### PASSAGE SHOWN
━━━━━━━━━━

1. A method for using an optical disk as a primary server in a network, reducing network access time and traffic, comprising the steps of:placing at least one optical disk in at least one device; connecting the at least one device to the network; copying information and software from a server in the network to the at least one optical disk; accessing said software stored on the at least one optical disk by the at least one device to configure the at least one device for functioning as a primary server, and for properly accessing said information stored on the at least one optical disk; and accessing, by a user, said information stored on the optical disk without directly accessing the server.

2. The method for using an optical disk in accordance with claim 1, further comprising the steps of:reproducing the information and software copied onto the at least one optical disk onto a plurality of optical disks; distributing the plurality of optical disks to a plurality of devices connected at different locations throughout the network, each of the plurality of devices accessing said software stored on the distributed optical disks to be configured for functioning as primary servers, and for allowing said user to access said information stored on the distributed optical disks without directly accessing the server.

3. The method for using an optical disk in accordance with claim 2, further comprising the step of updating the information stored on the at least one optical disk and plurality of optical disks by copying updated information from the server onto the at least one optical disk and plurality of optical disks.

4. The method for using an optical disk in accordance with claim 2, wherein said user accesses said information stored on one or more of the plurality of optical disks distributed to one of the plurality of devices which is physically located closest to said user, thereby reducing network access time and traffic.

5. The method for using an optical disk in accordance with claim 1, wherein the software and information copied in the copy step include the operating system, server software, and network software, and web pages, respectively.

6. The method for using an optical disk in accordance with claim 1, wherein the at least one optical disk and the at least one device are configured to operate as a web server.

7. The method for using an optical disk in accordance with claim 1, wherein the information copied onto the at least one optical disk acts as a back-up for the server.

━━━━━━━━━━

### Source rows
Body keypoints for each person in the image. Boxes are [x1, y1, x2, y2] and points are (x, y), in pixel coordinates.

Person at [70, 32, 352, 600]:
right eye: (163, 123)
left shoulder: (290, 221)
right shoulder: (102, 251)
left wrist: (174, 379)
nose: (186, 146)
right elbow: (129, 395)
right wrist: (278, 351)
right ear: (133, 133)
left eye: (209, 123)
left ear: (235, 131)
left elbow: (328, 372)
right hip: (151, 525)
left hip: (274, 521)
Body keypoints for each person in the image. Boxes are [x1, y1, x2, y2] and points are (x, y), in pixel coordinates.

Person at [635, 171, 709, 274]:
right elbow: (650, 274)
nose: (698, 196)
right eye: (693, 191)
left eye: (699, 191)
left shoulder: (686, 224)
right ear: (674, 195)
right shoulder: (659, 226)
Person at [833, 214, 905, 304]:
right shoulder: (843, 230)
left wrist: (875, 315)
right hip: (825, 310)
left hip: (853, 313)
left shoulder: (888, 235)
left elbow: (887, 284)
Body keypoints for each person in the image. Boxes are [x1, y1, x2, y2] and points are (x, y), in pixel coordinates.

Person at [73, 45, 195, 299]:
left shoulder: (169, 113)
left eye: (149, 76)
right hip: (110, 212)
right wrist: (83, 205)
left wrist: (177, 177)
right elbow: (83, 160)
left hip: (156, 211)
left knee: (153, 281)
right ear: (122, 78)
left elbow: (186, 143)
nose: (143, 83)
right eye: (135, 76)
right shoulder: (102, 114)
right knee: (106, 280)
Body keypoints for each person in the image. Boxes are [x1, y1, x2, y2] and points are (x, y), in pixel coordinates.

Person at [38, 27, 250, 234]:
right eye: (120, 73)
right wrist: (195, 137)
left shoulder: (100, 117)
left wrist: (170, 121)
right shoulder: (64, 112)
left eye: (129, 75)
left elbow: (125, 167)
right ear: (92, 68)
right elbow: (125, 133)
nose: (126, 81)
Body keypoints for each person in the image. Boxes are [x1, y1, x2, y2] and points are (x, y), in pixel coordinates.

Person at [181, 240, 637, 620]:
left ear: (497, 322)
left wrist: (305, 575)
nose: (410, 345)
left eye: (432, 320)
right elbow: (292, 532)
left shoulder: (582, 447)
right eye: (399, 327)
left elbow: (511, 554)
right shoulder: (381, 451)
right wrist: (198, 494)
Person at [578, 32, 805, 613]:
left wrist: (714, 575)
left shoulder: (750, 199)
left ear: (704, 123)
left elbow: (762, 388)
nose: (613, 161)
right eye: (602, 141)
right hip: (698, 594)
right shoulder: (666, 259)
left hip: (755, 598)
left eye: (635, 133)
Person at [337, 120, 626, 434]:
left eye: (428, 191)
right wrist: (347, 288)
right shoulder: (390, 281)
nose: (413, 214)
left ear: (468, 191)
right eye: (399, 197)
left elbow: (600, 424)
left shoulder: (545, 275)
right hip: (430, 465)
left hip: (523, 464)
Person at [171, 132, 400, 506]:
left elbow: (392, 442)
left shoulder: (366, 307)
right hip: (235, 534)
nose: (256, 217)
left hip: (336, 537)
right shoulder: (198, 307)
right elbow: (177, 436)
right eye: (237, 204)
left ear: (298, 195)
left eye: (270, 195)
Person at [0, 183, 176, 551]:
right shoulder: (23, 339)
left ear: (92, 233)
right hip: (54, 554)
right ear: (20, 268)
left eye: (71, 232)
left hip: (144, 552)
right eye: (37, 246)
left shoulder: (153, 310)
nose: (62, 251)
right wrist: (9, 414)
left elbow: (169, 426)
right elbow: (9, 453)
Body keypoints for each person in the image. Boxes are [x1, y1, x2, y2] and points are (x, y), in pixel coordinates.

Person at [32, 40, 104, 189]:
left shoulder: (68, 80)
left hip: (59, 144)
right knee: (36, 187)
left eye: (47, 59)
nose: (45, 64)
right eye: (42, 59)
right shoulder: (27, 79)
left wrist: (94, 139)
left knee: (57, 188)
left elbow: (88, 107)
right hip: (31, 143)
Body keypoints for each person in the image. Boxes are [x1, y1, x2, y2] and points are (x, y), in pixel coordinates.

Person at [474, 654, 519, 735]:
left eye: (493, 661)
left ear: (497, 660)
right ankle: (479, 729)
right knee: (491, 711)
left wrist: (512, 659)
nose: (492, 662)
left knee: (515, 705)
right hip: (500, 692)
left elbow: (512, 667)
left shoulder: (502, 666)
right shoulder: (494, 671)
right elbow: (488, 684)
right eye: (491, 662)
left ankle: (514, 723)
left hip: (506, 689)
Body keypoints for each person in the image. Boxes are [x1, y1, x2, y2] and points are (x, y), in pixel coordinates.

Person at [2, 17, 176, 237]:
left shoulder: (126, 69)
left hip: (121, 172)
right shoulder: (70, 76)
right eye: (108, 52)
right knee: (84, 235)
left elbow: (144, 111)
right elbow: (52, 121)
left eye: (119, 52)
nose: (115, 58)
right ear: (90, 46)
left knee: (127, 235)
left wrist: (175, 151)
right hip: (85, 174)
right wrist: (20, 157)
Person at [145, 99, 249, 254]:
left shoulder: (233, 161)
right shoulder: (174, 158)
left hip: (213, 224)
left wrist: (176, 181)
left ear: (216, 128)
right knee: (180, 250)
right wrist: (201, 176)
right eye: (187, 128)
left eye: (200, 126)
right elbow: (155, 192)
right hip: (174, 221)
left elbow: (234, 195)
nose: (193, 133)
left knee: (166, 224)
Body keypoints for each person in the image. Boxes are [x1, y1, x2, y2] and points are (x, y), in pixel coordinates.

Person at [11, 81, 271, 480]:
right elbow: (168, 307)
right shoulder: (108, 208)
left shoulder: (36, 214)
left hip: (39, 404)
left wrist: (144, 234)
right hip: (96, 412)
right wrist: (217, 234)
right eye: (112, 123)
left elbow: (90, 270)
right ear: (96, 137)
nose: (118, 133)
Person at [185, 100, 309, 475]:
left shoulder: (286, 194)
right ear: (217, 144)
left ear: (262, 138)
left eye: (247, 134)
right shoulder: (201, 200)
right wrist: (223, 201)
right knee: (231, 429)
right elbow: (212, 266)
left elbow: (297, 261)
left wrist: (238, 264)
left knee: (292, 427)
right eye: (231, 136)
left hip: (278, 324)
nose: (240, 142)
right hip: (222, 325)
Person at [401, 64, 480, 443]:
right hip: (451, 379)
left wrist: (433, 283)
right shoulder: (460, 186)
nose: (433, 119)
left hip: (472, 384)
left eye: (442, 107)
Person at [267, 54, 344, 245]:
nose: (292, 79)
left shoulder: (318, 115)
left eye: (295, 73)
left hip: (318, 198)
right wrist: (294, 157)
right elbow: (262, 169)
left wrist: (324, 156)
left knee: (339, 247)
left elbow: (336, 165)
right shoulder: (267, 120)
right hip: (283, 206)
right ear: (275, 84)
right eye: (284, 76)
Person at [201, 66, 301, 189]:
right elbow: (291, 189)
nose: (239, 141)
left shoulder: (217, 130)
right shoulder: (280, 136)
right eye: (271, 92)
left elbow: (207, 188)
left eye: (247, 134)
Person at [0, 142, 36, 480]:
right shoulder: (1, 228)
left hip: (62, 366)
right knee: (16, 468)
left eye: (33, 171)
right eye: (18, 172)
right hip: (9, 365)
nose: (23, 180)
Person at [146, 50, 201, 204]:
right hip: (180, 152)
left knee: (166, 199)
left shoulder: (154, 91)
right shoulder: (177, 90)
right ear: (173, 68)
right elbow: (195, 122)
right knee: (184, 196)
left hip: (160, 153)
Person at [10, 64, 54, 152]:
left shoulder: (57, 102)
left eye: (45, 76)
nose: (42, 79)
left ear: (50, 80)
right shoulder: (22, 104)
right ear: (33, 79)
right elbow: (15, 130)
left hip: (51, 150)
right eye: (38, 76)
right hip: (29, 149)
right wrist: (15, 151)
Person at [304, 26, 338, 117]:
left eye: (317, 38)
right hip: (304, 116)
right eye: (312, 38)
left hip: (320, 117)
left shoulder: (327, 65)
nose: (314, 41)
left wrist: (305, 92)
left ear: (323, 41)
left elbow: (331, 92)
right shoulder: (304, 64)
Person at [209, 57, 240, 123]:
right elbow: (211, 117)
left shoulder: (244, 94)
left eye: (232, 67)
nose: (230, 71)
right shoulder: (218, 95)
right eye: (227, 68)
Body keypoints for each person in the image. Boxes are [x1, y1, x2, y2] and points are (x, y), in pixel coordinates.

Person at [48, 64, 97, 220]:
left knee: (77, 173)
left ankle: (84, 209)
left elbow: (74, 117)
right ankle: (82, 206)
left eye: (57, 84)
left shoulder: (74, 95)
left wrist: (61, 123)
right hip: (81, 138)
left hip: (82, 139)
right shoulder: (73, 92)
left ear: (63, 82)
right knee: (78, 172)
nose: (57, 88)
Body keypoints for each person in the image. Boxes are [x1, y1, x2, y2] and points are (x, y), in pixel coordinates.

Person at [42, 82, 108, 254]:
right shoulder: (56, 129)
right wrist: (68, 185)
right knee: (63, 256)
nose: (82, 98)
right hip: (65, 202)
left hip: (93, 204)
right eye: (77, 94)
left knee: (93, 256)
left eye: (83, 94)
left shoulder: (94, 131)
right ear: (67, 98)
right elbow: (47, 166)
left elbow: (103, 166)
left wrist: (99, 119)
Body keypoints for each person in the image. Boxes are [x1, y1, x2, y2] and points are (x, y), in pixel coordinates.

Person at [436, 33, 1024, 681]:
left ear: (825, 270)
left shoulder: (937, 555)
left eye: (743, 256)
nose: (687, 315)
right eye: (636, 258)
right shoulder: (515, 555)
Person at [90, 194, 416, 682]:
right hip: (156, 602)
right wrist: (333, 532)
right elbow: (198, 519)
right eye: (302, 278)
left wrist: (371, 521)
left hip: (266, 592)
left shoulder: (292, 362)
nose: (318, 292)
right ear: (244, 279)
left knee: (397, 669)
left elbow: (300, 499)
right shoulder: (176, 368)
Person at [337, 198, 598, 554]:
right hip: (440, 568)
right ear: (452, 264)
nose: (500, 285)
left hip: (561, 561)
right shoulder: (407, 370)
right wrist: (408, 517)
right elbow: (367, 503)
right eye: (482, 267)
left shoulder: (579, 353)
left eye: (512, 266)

━━━━━━━━━━

Reproduce the optical disk claims word for word, starting at "3. The method" and ending at "web pages, respectively.". The rows are separate material, unrelated to the optical disk claims.

### REPLY TO THE EXERCISE
3. The method for using an optical disk in accordance with claim 2, further comprising the step of updating the information stored on the at least one optical disk and plurality of optical disks by copying updated information from the server onto the at least one optical disk and plurality of optical disks.

4. The method for using an optical disk in accordance with claim 2, wherein said user accesses said information stored on one or more of the plurality of optical disks distributed to one of the plurality of devices which is physically located closest to said user, thereby reducing network access time and traffic.

5. The method for using an optical disk in accordance with claim 1, wherein the software and information copied in the copy step include the operating system, server software, and network software, and web pages, respectively.